● Your objective
Scan the listing below and copy every line holding "ارزان".

--------------------

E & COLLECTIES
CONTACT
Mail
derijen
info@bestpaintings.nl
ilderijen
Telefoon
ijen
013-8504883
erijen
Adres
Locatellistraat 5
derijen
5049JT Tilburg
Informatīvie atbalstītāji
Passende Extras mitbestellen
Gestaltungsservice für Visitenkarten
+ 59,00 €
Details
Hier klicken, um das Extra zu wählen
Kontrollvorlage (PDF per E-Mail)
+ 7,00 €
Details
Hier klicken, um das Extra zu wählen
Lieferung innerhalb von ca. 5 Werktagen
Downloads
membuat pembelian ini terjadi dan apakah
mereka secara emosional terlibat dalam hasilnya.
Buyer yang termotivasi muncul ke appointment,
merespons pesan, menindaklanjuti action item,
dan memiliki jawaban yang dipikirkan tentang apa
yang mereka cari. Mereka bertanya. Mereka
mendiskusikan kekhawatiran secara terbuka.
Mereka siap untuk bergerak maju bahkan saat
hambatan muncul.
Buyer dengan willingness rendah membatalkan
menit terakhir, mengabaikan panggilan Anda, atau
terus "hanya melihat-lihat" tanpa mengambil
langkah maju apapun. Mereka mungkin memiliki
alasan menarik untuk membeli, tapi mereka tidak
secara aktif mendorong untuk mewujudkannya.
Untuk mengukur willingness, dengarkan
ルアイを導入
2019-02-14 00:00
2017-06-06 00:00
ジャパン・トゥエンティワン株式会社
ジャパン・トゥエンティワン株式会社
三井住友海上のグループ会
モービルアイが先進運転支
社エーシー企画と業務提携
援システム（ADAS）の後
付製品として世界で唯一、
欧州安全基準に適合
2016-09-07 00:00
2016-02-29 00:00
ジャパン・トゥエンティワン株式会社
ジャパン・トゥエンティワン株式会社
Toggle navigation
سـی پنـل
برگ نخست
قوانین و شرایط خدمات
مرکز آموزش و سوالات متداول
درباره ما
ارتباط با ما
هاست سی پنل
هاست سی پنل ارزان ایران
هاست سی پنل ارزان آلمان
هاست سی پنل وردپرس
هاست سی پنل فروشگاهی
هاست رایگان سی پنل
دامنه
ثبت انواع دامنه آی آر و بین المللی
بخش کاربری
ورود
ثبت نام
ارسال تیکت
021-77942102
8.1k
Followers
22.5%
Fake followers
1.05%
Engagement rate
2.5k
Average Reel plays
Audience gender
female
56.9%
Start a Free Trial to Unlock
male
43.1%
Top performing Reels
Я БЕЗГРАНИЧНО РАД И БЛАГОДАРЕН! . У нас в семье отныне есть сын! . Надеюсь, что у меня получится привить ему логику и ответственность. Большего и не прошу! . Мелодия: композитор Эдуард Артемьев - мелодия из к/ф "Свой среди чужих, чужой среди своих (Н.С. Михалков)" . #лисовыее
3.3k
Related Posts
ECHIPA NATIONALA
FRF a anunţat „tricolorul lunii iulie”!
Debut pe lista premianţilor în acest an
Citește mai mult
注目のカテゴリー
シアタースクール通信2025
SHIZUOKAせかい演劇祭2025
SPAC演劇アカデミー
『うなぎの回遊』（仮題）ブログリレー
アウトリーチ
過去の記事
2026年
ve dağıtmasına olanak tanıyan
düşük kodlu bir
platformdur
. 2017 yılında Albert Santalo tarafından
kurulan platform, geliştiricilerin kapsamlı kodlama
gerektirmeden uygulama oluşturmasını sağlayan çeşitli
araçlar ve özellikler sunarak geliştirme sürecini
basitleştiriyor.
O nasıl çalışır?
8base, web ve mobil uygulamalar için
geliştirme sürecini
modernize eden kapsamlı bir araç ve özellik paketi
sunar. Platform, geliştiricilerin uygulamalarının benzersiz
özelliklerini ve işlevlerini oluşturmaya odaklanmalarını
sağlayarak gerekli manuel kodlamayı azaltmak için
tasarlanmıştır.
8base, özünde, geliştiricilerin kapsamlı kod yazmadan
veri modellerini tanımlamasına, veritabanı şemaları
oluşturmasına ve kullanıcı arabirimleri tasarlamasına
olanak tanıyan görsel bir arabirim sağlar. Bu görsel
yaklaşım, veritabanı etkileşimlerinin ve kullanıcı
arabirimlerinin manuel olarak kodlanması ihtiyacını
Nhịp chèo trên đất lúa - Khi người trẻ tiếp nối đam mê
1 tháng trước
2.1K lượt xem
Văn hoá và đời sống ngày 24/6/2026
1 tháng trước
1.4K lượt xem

--------------------

● The answer
هاست سی پنل ارزان ایران
هاست سی پنل ارزان آلمان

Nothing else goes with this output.